* _Task objective_:
Answer from the hyperparameter-tuning post:
(a) What value is passed to cv in the GridSearchCV call?
(b) What n_estimators value does the RandomForestClassifier built from the best parameters use?
(c) What string begins each file name passed to methods.saveConfusionMatrix?

Solved – Hyperparameter tuning on the whole data set reasonable

hyperparametermachine learningpythonrandom forest

It may be a weird question because I don't fully understand hyperparameter-tuning yet.

Currently I'm using gridSearchCV of sklearn to tune the parameters of a randomForestClassifier like this:

gs = GridSearchCV(RandomForestClassifier(n_estimators=100, random_state=42), param_grid={'max_depth': range(5, 25, 4), 'min_samples_leaf': range(5, 40, 5),'criterion': ['entropy', 'gini']}, scoring=scoring, cv=3, refit='Accuracy', n_jobs=-1)
gs.fit(X_Distances, Y)
results = gs.cv_results_

After that I check the gs object for the best_params and best_score. Now I'm using best_params to instantiate a RandomForestClassifier and use stratified validation again to record metrics and print a confusion matrix:

rf = RandomForestClassifier(n_estimators=1000, min_samples_leaf=7, max_depth=18, criterion='entropy', random_state=42)
accuracy = []
metrics = {'accuracy':[], 'precision':[], 'recall':[], 'fscore':[], 'support':[]}
counter = 0

print('################################################### RandomForest ###################################################')
for train_index, test_index in skf.split(X_Distances,Y):
    X_train, X_test = X_Distances[train_index], X_Distances[test_index]
    y_train, y_test = Y[train_index], Y[test_index]
    rf.fit(X_train, y_train)
    y_pred = rf.predict(X_test)

    precision, recall, fscore, support = np.round(score(y_test, y_pred), 2)
    metrics['accuracy'].append(round(accuracy_score(y_test, y_pred), 2))
    metrics['precision'].append(precision)
    metrics['recall'].append(recall)
    metrics['fscore'].append(fscore)
    metrics['support'].append(support)

    print(classification_report(y_test, y_pred))
    matrix = confusion_matrix(y_test, y_pred)
    methods.saveConfusionMatrix(matrix, ('confusion_matrix_randomforest_distances_' + str(counter) +'.png'))
    counter = counter+1

meanAcc= round(np.mean(np.asarray(metrics['accuracy'])),2)*100
print('meanAcc: ', meanAcc)

Is this a reasonable approach or do I have something completely wrong?

* _Information provided_:
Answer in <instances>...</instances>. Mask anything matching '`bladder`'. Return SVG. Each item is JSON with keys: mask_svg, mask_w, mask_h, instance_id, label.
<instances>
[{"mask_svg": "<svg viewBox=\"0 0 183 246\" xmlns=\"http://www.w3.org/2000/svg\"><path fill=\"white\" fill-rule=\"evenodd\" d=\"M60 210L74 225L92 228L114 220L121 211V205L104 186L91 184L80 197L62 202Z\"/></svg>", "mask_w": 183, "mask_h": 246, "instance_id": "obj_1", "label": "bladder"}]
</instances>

* _Correct result_:
(a) 3
(b) 1000
(c) 'confusion_matrix_randomforest_distances_'